● Records for processing:

*** Block opens ***

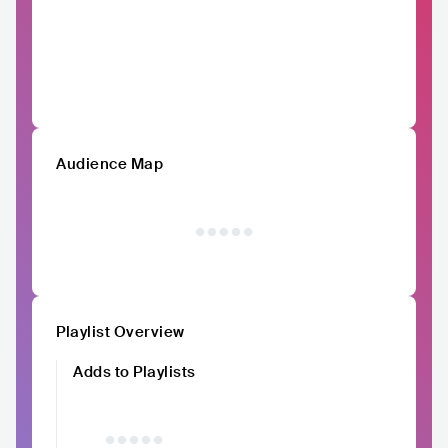
Audience Map
Playlist Overview
Adds to Playlists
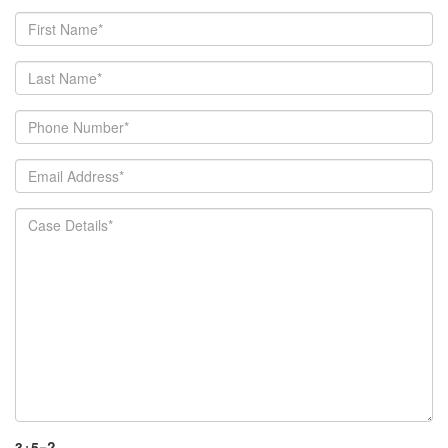
3+5=?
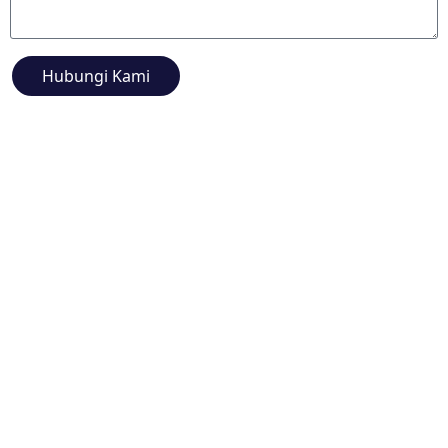
Hubungi Kami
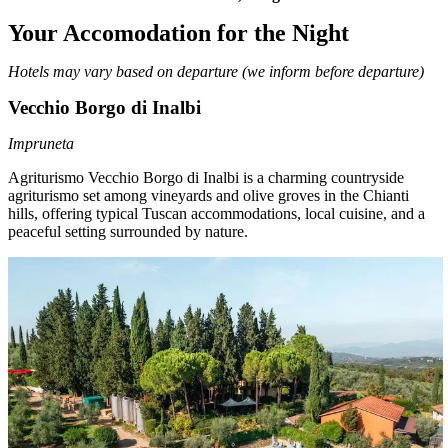
Your Accomodation for the Night
Hotels may vary based on departure (we inform before departure)
Vecchio Borgo di Inalbi
Impruneta
Agriturismo Vecchio Borgo di Inalbi
is a charming countryside
agriturismo set among vineyards and olive groves in the Chianti
hills, offering typical Tuscan accommodations, local cuisine, and a
peaceful setting surrounded by nature.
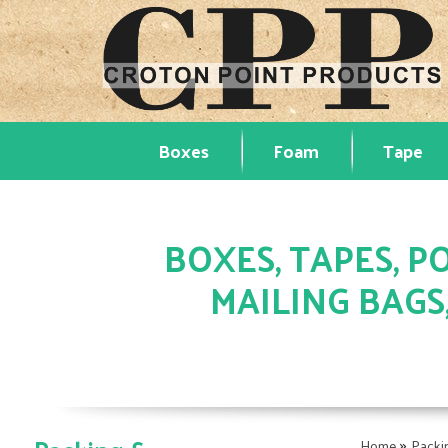
Boxes
Foam
Tape
BOXES, TAPES, PO
MAILING BAGS
»
Home
Packi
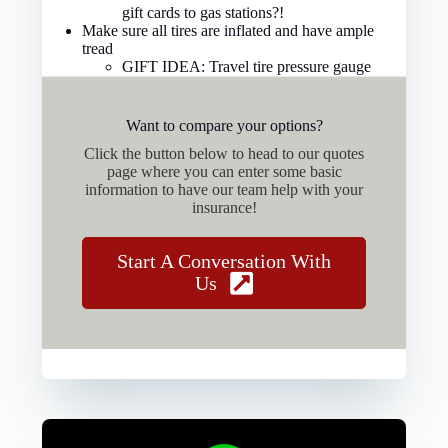
gift cards to gas stations?!
Make sure all tires are inflated and have ample
tread
GIFT IDEA: Travel tire pressure gauge
Want to compare your options?
Click the button below to head to our quotes
page where you can enter some basic
information to have our team help with your
insurance!
Start A Conversation With
Us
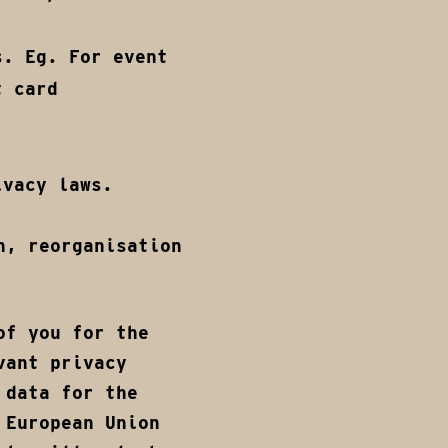
s. Eg. For event
t card
ivacy laws.
n, reorganisation
of you for the
vant privacy
 data for the
 European Union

*** Block closes ***

● Try it: Without including any picture, reproduce all of the material exactly.

● Answer to this problem:
Audience Map
Playlist Overview
Adds to Playlists
3+5=?
Hubungi Kami
Your Accomodation for the Night
Hotels may vary based on departure (we inform before departure)
Vecchio Borgo di Inalbi
Impruneta
Agriturismo Vecchio Borgo di Inalbi
is a charming countryside
agriturismo set among vineyards and olive groves in the Chianti
hills, offering typical Tuscan accommodations, local cuisine, and a
peaceful setting surrounded by nature.
Boxes
Foam
Tape
BOXES, TAPES, PO
MAILING BAGS
»
Home
Packi
gift cards to gas stations?!
Make sure all tires are inflated and have ample
tread
GIFT IDEA: Travel tire pressure gauge
Want to compare your options?
Click the button below to head to our quotes
page where you can enter some basic
information to have our team help with your
insurance!
Start A Conversation With
Us
s. Eg. For event
t card
ivacy laws.
n, reorganisation
of you for the
vant privacy
 data for the
 European Union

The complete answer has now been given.